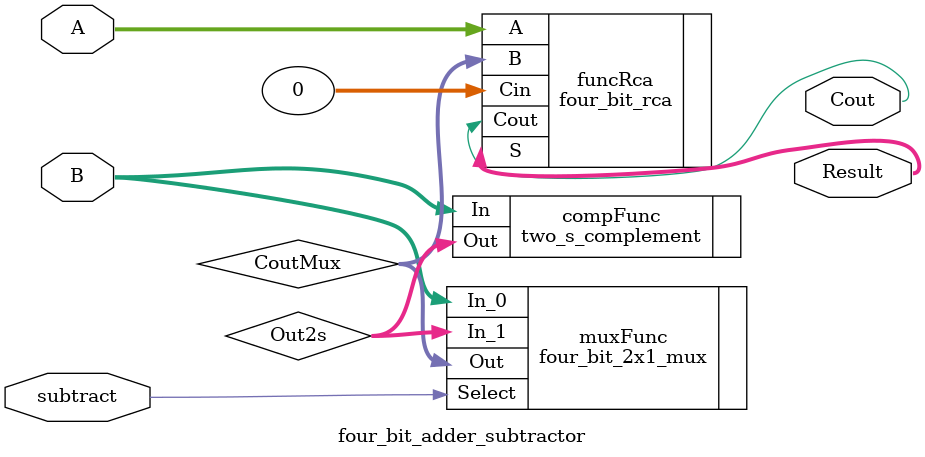
<source format=v>
module four_bit_adder_subtractor(A, B, subtract, Result, Cout);
    input [3:0] A;
    input [3:0] B;
    input subtract;
    output [3:0] Result;
    output Cout;

    // Your code goes here.  DO NOT change anything that is already given! Otherwise, you will not be able to pass the tests!

    // 2S COMPLEMENT PART
    wire [3:0]Out2s;
    
    two_s_complement compFunc (  .In(B) , .Out(Out2s) ) ;

    // MUX PART

    wire [3:0]CoutMux; 

    four_bit_2x1_mux muxFunc ( .In_0(B) , .In_1(Out2s) , .Select(subtract) , .Out(CoutMux) );

    // 4 bit full adder part

    four_bit_rca funcRca ( .A(A) , .B(CoutMux) , .Cin(0) , .S(Result) , .Cout(Cout) );


endmodule
</source>
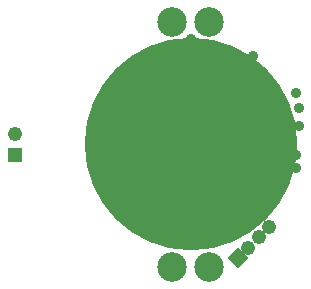
<source format=gbs>
G04 Layer_Color=16711935*
%FSLAX25Y25*%
%MOIN*%
G70*
G01*
G75*
%ADD64C,0.09855*%
%ADD65C,0.04761*%
G04:AMPARAMS|DCode=66|XSize=47.59mil|YSize=47.61mil|CornerRadius=0mil|HoleSize=0mil|Usage=FLASHONLY|Rotation=45.000|XOffset=0mil|YOffset=0mil|HoleType=Round|Shape=Rectangle|*
%AMROTATEDRECTD66*
4,1,4,0.00001,-0.03366,-0.03366,0.00001,-0.00001,0.03366,0.03366,-0.00001,0.00001,-0.03366,0.0*
%
%ADD66ROTATEDRECTD66*%

%ADD67R,0.04761X0.04759*%
%ADD68C,0.03500*%
%ADD69C,0.70879*%
D64*
X5906Y-40945D02*
D03*
X-6299D02*
D03*
X5906Y40945D02*
D03*
X-6299D02*
D03*
D65*
X22571Y-30929D02*
D03*
X26107Y-27393D02*
D03*
X19036Y-34464D02*
D03*
X-58815Y3500D02*
D03*
D66*
X15500Y-38000D02*
D03*
D67*
X-58815Y-3500D02*
D03*
D68*
X27000Y2500D02*
D03*
X8500Y-30000D02*
D03*
X20500Y29500D02*
D03*
X-33000Y-500D02*
D03*
X-10500Y10500D02*
D03*
X-27500D02*
D03*
X-1000Y17000D02*
D03*
X35000D02*
D03*
X36000Y12000D02*
D03*
Y6000D02*
D03*
X35000Y-3500D02*
D03*
Y-8000D02*
D03*
X1913Y-1413D02*
D03*
X6638D02*
D03*
X11362D02*
D03*
X16087D02*
D03*
X1913Y-6138D02*
D03*
X6638Y-6138D02*
D03*
X11362D02*
D03*
X16087Y-6138D02*
D03*
X1913Y-10862D02*
D03*
X6638D02*
D03*
X11362D02*
D03*
X16087D02*
D03*
X1913Y-15587D02*
D03*
X6638D02*
D03*
X11362D02*
D03*
X16087D02*
D03*
X22000Y21000D02*
D03*
X0Y35000D02*
D03*
D69*
Y0D02*
D03*
M02*

</source>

^^^^

▶ **What is expected**:
Copy each record exactly. Leave any images out of the copy.

▶ **Output for this task**:
<source format=v>
module four_bit_adder_subtractor(A, B, subtract, Result, Cout);
    input [3:0] A;
    input [3:0] B;
    input subtract;
    output [3:0] Result;
    output Cout;

    // Your code goes here.  DO NOT change anything that is already given! Otherwise, you will not be able to pass the tests!

    // 2S COMPLEMENT PART
    wire [3:0]Out2s;
    
    two_s_complement compFunc (  .In(B) , .Out(Out2s) ) ;

    // MUX PART

    wire [3:0]CoutMux; 

    four_bit_2x1_mux muxFunc ( .In_0(B) , .In_1(Out2s) , .Select(subtract) , .Out(CoutMux) );

    // 4 bit full adder part

    four_bit_rca funcRca ( .A(A) , .B(CoutMux) , .Cin(0) , .S(Result) , .Cout(Cout) );


endmodule
</source>
<source format=gbs>
G04 Layer_Color=16711935*
%FSLAX25Y25*%
%MOIN*%
G70*
G01*
G75*
%ADD64C,0.09855*%
%ADD65C,0.04761*%
G04:AMPARAMS|DCode=66|XSize=47.59mil|YSize=47.61mil|CornerRadius=0mil|HoleSize=0mil|Usage=FLASHONLY|Rotation=45.000|XOffset=0mil|YOffset=0mil|HoleType=Round|Shape=Rectangle|*
%AMROTATEDRECTD66*
4,1,4,0.00001,-0.03366,-0.03366,0.00001,-0.00001,0.03366,0.03366,-0.00001,0.00001,-0.03366,0.0*
%
%ADD66ROTATEDRECTD66*%

%ADD67R,0.04761X0.04759*%
%ADD68C,0.03500*%
%ADD69C,0.70879*%
D64*
X5906Y-40945D02*
D03*
X-6299D02*
D03*
X5906Y40945D02*
D03*
X-6299D02*
D03*
D65*
X22571Y-30929D02*
D03*
X26107Y-27393D02*
D03*
X19036Y-34464D02*
D03*
X-58815Y3500D02*
D03*
D66*
X15500Y-38000D02*
D03*
D67*
X-58815Y-3500D02*
D03*
D68*
X27000Y2500D02*
D03*
X8500Y-30000D02*
D03*
X20500Y29500D02*
D03*
X-33000Y-500D02*
D03*
X-10500Y10500D02*
D03*
X-27500D02*
D03*
X-1000Y17000D02*
D03*
X35000D02*
D03*
X36000Y12000D02*
D03*
Y6000D02*
D03*
X35000Y-3500D02*
D03*
Y-8000D02*
D03*
X1913Y-1413D02*
D03*
X6638D02*
D03*
X11362D02*
D03*
X16087D02*
D03*
X1913Y-6138D02*
D03*
X6638Y-6138D02*
D03*
X11362D02*
D03*
X16087Y-6138D02*
D03*
X1913Y-10862D02*
D03*
X6638D02*
D03*
X11362D02*
D03*
X16087D02*
D03*
X1913Y-15587D02*
D03*
X6638D02*
D03*
X11362D02*
D03*
X16087D02*
D03*
X22000Y21000D02*
D03*
X0Y35000D02*
D03*
D69*
Y0D02*
D03*
M02*

</source>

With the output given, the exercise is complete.